Das Klinikum rechts der Isar ist beteiligt an internationalen Arzneimittelstudien gegen Covid-19, u.a. mit dem Medikament Remdesivir. Es ist ein direkt antiviral wirksames Mittel, das die Vermehrung des Virus hemmt. „Es ähnelt der RNA der Viren, deshalb baut der Erreger den Wirkstoff als ‚falschen Baustein’ ein und die Viren können sich nicht mehr vermehren“, erklärt Spinner. Ursprünglich für die Ebola-Behandlung geprüft, aber nicht dafür zugelassen, erwies sich Remdesivir in Labortests bereits als wirksam gegen SARS-CoV-2. Am Klinikum rechts der Isar wurden Patient*innen mit mittelschwerer bis schwerer Covid-19-Erkrankung nach ihrer Einwilligung im Rahmen der internationalen SIMPLE-Studie mit Remdesivir behandelt. „Die Erkrankungsdauer konnte um rund 30 Prozent von 15 auf elf Tage verkürzt werden.

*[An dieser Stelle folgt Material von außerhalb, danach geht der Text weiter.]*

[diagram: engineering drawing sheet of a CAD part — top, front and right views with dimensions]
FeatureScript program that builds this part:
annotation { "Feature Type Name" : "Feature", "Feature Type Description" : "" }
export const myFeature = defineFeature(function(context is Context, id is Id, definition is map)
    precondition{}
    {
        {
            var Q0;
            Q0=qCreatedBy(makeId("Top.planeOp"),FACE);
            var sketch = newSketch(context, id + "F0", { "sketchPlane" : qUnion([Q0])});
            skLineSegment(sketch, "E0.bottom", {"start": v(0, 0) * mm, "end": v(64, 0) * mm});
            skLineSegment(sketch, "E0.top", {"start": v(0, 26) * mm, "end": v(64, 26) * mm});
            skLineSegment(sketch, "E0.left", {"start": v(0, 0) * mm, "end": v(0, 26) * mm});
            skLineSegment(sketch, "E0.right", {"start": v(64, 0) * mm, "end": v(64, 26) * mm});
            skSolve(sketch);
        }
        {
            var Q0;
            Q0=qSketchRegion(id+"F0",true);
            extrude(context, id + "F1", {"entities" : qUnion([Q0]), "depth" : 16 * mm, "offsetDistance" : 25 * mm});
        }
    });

Die Verträglichkeit war gut“, sagt Spinner. „Wir konnten nachweisen, dass Remdesivir einen günstigen Einfluss auf den Krankheitsverlauf nimmt und vielleicht sogar mit einer geringeren Sterblichkeit assoziiert ist.“ Die Studie zeigte ergänzend, dass einen fünftägige Therapie mit Remdesivir so effektiv wie eine zehntägige Remdesivir-Therapie bei schwer kranken Covid-19 Patienten war. „Die Therapiedauer ist von hohem Interesse für die medizinische Versorgung. Einerseits werden Patient*innen nur so lange wie nötig behandelt und können gegebenenfalls früher aus dem Krankenhaus entlassen werden. Andererseits wäre das Medikament für mehr Menschen verfügbar, was bei voraussichtlich begrenzten Produktionskapazitäten von Vorteil ist. Eine kürzere Anwendung ist möglicherweise auch mit weniger Nebenwirkungen für die Patient*innen verbunden“, erklärt Spinner.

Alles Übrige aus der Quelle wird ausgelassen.